One of the new ways that students are harassing teachers has become known as "cyberbaiting." Students irritate a teacher to the point that the teacher breaks down; that reaction then is captured in photos or video to post online. A Norton Online Family Report published last year found that 21 percent of teachers had experienced or knew another teacher who had experienced "cyberbaiting."
Then there are cases of students who have created websites and blogs against teachers and administrators.
In South Florida, one student created a Facebook group page called, "Ms. Sarah Phelps is the worst teacher I've ever met!" The student encouraged others to "express your feelings of hatred."
The student, Katherine Evans, took the page down but was suspended for three days and removed from her Advanced Placement classes. She later was represented by the American Civil Liberties Union in a lawsuit against the principal of the Pembroke Pines Charter High School, arguing that her right to freedom of speech had been violated. She settled for $15,000 to cover her legal fees and her suspension was wiped from her record.
Aftab said such an outcome is not uncommon.
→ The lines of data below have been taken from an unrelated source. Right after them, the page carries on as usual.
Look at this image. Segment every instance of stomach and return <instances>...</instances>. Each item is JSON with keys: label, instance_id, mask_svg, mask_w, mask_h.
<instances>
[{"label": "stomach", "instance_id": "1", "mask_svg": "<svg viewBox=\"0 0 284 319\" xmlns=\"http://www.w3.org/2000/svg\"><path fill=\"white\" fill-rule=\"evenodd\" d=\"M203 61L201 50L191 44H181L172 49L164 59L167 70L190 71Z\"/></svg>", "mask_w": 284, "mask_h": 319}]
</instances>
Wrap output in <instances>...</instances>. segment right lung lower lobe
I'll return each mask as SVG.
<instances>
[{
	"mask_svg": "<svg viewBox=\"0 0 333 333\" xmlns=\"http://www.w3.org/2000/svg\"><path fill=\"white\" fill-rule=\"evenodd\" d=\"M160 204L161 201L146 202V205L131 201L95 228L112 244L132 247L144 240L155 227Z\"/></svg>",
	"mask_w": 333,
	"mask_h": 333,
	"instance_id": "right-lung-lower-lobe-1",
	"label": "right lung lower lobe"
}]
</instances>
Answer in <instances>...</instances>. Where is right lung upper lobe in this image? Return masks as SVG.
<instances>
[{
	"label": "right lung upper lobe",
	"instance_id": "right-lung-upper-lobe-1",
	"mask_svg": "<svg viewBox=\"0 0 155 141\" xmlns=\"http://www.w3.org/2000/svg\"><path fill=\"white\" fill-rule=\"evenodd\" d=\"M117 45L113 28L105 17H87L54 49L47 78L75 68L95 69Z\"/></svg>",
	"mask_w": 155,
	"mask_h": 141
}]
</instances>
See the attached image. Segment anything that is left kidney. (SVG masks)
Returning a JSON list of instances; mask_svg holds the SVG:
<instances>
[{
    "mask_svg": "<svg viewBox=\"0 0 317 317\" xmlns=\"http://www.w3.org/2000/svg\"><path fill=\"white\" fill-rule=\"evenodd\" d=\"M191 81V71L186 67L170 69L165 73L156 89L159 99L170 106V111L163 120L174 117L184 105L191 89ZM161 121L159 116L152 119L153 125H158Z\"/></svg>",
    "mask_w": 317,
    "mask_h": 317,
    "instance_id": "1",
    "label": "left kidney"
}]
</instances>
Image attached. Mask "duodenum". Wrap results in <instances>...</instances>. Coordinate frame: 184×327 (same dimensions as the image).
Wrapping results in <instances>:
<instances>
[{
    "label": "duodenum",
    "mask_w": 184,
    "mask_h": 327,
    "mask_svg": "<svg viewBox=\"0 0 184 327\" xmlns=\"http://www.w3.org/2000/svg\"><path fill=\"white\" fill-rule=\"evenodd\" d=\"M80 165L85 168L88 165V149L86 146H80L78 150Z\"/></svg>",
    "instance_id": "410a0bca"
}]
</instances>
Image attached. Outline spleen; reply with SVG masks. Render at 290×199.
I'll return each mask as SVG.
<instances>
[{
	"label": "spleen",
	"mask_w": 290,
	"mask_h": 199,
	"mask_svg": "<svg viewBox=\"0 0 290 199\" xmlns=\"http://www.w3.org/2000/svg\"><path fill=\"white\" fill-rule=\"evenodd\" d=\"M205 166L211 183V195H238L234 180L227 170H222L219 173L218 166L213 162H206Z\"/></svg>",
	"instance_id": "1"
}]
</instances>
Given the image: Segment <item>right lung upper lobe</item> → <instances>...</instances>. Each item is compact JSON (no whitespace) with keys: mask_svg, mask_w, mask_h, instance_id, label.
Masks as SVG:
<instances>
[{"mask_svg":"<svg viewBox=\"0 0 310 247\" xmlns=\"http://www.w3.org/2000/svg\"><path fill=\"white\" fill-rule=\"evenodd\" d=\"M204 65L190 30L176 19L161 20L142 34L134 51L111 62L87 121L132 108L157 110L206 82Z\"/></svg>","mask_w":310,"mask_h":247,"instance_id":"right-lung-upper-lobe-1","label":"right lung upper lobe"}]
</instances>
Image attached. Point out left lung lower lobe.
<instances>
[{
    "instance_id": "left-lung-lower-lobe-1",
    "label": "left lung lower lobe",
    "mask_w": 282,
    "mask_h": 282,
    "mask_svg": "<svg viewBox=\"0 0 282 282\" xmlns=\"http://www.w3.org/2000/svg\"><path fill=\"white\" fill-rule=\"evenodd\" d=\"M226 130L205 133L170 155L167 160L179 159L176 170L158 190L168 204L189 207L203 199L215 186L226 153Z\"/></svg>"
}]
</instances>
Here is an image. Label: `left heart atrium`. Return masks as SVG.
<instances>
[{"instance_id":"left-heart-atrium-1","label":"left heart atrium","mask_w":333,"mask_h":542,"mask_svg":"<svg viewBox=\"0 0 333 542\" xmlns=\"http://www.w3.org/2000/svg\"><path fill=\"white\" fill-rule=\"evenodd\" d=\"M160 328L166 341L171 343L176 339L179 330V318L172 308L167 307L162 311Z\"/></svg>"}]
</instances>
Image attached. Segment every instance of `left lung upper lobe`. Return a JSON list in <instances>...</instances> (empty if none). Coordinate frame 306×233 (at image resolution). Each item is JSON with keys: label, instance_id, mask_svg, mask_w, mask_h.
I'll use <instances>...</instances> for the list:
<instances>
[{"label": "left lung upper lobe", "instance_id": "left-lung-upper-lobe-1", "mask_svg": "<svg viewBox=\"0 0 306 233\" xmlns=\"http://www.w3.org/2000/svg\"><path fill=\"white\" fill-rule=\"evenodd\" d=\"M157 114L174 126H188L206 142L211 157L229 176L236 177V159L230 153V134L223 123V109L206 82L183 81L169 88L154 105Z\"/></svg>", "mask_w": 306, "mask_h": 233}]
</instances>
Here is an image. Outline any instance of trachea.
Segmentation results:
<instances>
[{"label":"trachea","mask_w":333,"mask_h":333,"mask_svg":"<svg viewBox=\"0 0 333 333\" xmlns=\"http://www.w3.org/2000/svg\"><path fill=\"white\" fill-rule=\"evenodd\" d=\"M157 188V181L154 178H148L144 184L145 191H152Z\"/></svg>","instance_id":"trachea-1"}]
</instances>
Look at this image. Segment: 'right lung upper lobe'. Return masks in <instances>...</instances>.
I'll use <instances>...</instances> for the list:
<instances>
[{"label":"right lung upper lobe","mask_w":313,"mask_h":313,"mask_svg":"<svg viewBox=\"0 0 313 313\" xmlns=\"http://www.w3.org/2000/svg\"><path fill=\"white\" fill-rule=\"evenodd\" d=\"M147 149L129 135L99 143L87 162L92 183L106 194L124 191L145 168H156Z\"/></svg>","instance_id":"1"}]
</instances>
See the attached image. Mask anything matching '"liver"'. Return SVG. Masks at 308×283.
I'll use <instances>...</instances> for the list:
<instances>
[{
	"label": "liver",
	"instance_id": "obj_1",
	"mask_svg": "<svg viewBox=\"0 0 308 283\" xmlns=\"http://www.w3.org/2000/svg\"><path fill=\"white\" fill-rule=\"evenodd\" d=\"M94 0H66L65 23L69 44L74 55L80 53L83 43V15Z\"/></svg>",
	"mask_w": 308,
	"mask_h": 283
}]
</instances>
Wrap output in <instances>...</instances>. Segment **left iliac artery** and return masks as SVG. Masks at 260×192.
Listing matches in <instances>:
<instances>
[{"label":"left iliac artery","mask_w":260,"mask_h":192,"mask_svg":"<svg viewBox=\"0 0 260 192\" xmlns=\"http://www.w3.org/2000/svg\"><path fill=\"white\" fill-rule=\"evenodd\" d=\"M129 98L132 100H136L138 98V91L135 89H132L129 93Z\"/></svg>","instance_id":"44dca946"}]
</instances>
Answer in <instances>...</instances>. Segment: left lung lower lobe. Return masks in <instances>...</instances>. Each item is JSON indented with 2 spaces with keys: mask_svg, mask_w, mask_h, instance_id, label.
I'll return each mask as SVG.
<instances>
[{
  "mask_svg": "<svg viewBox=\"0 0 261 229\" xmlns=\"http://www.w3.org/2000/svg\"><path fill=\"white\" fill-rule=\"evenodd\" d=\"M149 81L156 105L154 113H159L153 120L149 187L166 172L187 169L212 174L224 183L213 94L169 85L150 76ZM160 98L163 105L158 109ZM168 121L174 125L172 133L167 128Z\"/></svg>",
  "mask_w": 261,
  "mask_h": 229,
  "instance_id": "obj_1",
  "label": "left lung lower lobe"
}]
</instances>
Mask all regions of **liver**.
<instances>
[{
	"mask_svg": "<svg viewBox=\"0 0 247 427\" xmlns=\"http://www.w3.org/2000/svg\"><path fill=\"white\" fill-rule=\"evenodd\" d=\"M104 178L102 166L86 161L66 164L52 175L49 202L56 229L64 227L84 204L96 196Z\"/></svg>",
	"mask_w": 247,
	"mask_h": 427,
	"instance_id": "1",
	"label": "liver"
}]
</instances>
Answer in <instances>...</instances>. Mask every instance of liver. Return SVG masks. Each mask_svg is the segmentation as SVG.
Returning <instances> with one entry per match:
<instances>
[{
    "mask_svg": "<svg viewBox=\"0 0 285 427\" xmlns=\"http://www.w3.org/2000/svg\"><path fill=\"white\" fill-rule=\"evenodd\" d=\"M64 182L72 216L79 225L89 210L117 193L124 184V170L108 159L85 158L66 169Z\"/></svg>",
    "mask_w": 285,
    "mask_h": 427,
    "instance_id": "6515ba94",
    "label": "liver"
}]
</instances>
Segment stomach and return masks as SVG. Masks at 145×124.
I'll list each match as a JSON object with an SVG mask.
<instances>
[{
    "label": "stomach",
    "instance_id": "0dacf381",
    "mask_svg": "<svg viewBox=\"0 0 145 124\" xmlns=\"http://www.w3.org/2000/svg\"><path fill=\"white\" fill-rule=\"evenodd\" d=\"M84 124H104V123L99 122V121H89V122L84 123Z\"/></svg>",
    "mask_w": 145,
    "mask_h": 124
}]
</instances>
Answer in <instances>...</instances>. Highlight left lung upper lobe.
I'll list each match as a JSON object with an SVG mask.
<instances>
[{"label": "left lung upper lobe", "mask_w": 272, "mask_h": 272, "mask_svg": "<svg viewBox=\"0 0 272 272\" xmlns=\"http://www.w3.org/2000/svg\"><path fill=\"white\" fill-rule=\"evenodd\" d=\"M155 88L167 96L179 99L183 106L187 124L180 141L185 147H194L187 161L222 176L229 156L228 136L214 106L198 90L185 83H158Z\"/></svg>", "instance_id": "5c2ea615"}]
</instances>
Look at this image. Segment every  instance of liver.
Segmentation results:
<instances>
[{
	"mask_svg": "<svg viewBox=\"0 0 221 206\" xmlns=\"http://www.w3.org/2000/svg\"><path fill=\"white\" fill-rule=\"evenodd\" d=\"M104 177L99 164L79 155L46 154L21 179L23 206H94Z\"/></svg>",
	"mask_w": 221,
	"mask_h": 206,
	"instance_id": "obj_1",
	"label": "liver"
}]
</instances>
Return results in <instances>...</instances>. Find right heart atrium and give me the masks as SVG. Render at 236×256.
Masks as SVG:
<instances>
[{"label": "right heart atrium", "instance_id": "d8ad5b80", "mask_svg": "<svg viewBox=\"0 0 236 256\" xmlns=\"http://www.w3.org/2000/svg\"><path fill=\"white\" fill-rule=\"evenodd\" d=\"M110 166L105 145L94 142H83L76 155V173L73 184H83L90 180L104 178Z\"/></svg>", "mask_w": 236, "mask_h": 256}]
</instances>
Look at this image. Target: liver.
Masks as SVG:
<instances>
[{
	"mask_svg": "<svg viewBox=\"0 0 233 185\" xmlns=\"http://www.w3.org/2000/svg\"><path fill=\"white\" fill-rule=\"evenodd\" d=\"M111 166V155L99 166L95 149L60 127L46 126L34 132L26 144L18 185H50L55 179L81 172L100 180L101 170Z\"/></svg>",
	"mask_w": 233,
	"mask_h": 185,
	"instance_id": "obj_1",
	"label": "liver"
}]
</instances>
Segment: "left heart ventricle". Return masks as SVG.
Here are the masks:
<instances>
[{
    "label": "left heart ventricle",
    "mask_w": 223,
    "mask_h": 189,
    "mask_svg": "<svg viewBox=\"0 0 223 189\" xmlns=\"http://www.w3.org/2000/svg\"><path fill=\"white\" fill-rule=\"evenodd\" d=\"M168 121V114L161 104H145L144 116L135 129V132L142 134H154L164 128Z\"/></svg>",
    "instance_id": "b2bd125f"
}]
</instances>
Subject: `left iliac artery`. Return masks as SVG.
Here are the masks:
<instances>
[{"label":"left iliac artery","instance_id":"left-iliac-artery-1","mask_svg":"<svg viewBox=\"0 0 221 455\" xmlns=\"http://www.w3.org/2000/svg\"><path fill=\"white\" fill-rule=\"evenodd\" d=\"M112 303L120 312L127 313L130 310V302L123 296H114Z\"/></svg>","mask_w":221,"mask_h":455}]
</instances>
Unless the incident occurs on school grounds, during school hours, at a school sponsored event or on school equipment, the district generally does not have jurisdiction to expel or suspend a student, although some courts around the country have ruled differently.
Courts "tend to side more with the students unless you can show dramatic problems," Aftab said.
Phelps, in her first public comments since the 2007 incident, said while kids make mistakes, it's the responsibility of adults to turn them into teachable moments.
"We need to redefine and expand our definitions of bullying, particularly techno-spread bullying devoid of personal accountability and disseminated under the guise of free speech," Phelps said in a written statement Friday.
District administrators in New York plan to pursue disciplinary actions against all four students who taunted Klein, though police say she does not want them to face criminal charges, partially because of the onslaught of public criticism and even threats they've endured since the video went online.
A fund started for Klein has raised more than $500,000.
School safety experts and administrators say they hope the incident will encourage parents to sit down and speak with their children about the damaging effects of all bullying, and that school officials will reinforce bullying prevention, not just among students, but also aimed at teachers and adults.
"The schools can have consequences," Trump said, pointing to counseling and disciplinary action. The bigger question, he said, is why a student would treat a bus monitor in a way they would not treat their own grandmother. "And that goes far beyond what a school can deal with."